**Ejercicio 1:**
Determina si cada enunciado concuerda con el fragmento sobre las palabras y los objetos; contesta sí o no y cita textualmente las palabras del fragmento que lo deciden. (a) El ruido de un árbol que cae en un bosque donde nadie escucha existe. (b) Las ideas existen objetivamente aunque no se conviertan en palabras. (c) Las palabras son objetivas.
**Ejercicio 2:**
Prosigue el fragmento sobre las palabras y los objetos a partir del punto en que termina.

**Fragmento citado:**
El objeto existe (está existiendo) sin necesidad de ser designado. ¿Existe el ruido de un árbol que cae en un bosque en el que no hay nadie que escuche? Evidentemente sí, y allí está la trampa: creer que es necesario pasar el objeto por el falso tamiz de las percepciones, y de las percepciones que se convierten en palabras, para que pueda existir, o más aún: para que esté existiendo.
Las palabras —no todas— precisan del objeto para tener cuerpo, para dar la sensación de que tienen cuerpo y de que encierran mucho más que la percepción subjetiva del objeto. Sólo sería objetivo lo que pudiera designarse de un modo tal que el objeto evocado fuera lo mismo para cualquiera, es decir: que fuera lo mismo que las palabras y tuviera una duración y una historia semejantes, y recaemos en la necesidad y la imposibilidad del arquetipo: las palabras, en fin, no son objetivas: de allí la dificultad de trascender el analfabetismo funcional o traducir sin que algo se pierda, algo se gane y algo se modifique para que las palabras y lo que evocan tengan sentido.


6.
Un enunciado tan bueno como cualquiera otro: lo único que las palabras pueden designar son ideas.
Escrita la frase anterior, se cae de nuevo en la imposibilidad: las palabras no son ideas, sino el vehículo mediante el cual se transmiten. De ser cierto esto último se podría dormir a gusto, porque las ideas pertenecerían sólo al reino de las palabras.
Pero las ideas no existen objetivamente en tanto no se conviertan en palabras, al igual que un libro no tiene vida propia si no se escribe.
Al convertirse en palabras, las ideas tienen varios destinos posibles: desaparecer en el momento de enunciarse, quedar fijas en el texto o convertirse a su vez en objetos que se perciben y modifican e interactúan entre sí y con las necesidades “objetivas” (por algo la palabra), de diversos emisores y receptores que las hacen devenir. Pero las ideas nunca serán un “objeto objetivo”. Aunque las ideas sigan el mismo proceso del objeto, aunque sean un instrumento para modificar el entorno y la concepción del objeto, siempre serán palabras y se resolverán en palabras. El “objeto objetivo” simplemente no necesita de palabras para estar siendo.


7.
Si las palabras se designan mediante palabras, también se convierten en objetos, hasta cierto grado. Dicho de otro modo: si las palabras se convierten en objetos, no pueden designarse.
“Esta frase es palabras” parece una obviedad, pero es una contradicción, a menos que la obviedad sea el resultado de la contradicción: en la autorreferencia se anula la evocación, y en el mejor de los casos el efecto es nulo. En el peor (pero ¿desde qué perspectiva moral, que talvez de eso se trate?) las palabras, al designar a las palabras, entran en un loop del que sólo se puede salir renunciando a las palabras y entrando en el terreno de las ideas, que a su vez requieren de las palabras para expresarse: una desviación necesaria y, en principio, lógica.
El ejemplo perfecto son las paradojas de Epiménides, desesperantes como una banda de Moebius (un objeto que existe aunque no pueda designarse y, de hecho, aunque sea imposible su existencia según nuestra percepción del universo y sus leyes):

ESTA ASEVERACIÓN ES FALSA

o más escuetamente:

MIENTO.

**Material de consulta:**
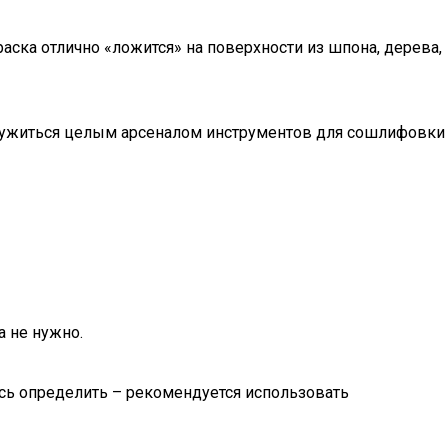
аска отлично «ложится» на поверхности из шпона, дерева,
ооружиться целым арсеналом инструментов для сошлифовки
 не нужно.
сь определить – рекомендуется использовать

**Respuesta esperada 1:**
(a) Sí: «Evidentemente sí».
(b) No: «las ideas no existen objetivamente en tanto no se conviertan en palabras».
(c) No: «las palabras, en fin, no son objetivas».

**Respuesta esperada 2:**
Foucault cree que el cuadro de Magritte titulado Esto no es una pipa constituye la imagen de un ideograma (un juego de espejos) y la negación de que la imagen y las palabras sean el objeto. (Se trata de la rosa de Borges, desde luego: la imagen y las palabras son objetos en sí mismos, aunque a la vez nombren o evoquen.)
Pero hay más. La frase

ESTO NO ES UNA PIPA,

junto a la imagen que la acompaña o sin ella, tiene un aire de obviedad que la autorreferencia hace que se resuelva en el plano de las ideas. Decir que una pipa no es una pipa es un juego elemental; es necesaria la definición de “esto” (qué designa “esto”), de “pipa”, de la relación entre la palabra y el objeto, para encontrarle sentido a las palabras, para descubrir el objeto que evocan: para generar una idea.
Si el cuadro se llamara “Esto es una pipa” contendría las mismas paradojas que su contrario, y la simpleza del enunciado (de ambos, en realidad) debe buscar algo de complejidad dentro de un aparato —real o no— de contradicciones —algo que el ideograma es por sí mismo— para poder evocar el objeto (la pipa, la frase debajo de la pipa) y para que la relación entre el objeto y las palabras se complete.
La imposibilidad de la escritura de designar el objeto, de mostrarlo, genera ambigüedad o, más bien, plurivalencia; sólo en las ideas (producto de lo que hay de subjetivo en la percepción del objeto) y en la necesaria contradicción que encierran, sólo por contraste, se puede tener noción del objeto que se pretende evocar.
Se llega así al contraste de percepciones del objeto según el grupo (clase, elite, sector, nación, país, familia) desde el que la percepción se genere y al que pertenezca quien percibe, además de su bagaje personal intransferible. Para un campesino y para un citadino, la frase

ESTO ES UN ÁRBOL

denotará cosas diferentes, igual que para Foucault en contraste con un botánico. (Las comparaciones son siempre necesarias: todo conocimiento es comparativo.)
La frase implica más que el imposible arquetipo del árbol, incluso que la idea de árbol (el objeto trasciende la idea): denota necesidades, perspectivas, utilidad, experiencia de vida.
Un leñador jamás enunciará que “esto” es un árbol: es demasiado obvio que “esto” es un árbol, y esa realidad cotidiana, por su misma cotidianeidad, no necesita de ideas ni de palabras para revelarse. Tendría sentido, acaso, la aclaración del tipo de árbol del que se habla, pero para el leñador ideal en principio sólo existen dos tipos de árbol: los que se talan y los que no se talan, en cuyo caso el enunciado es igualmente inútil.
A alguien que hubiera vivido en medio del hielo o de las arenas habría que explicarle que “esto” es un árbol, y deberá confiar en lo que se le dice. A la vez recurrirá a las ideas y palabras (evocaciones) generadas por sus referentes cotidianos para entender lo que es “esto”, y generará nuevas palabras e ideas para ajustarse a la nueva realidad y a los nuevos objetos, para transmitir su existencia o evocarlos posteriormente.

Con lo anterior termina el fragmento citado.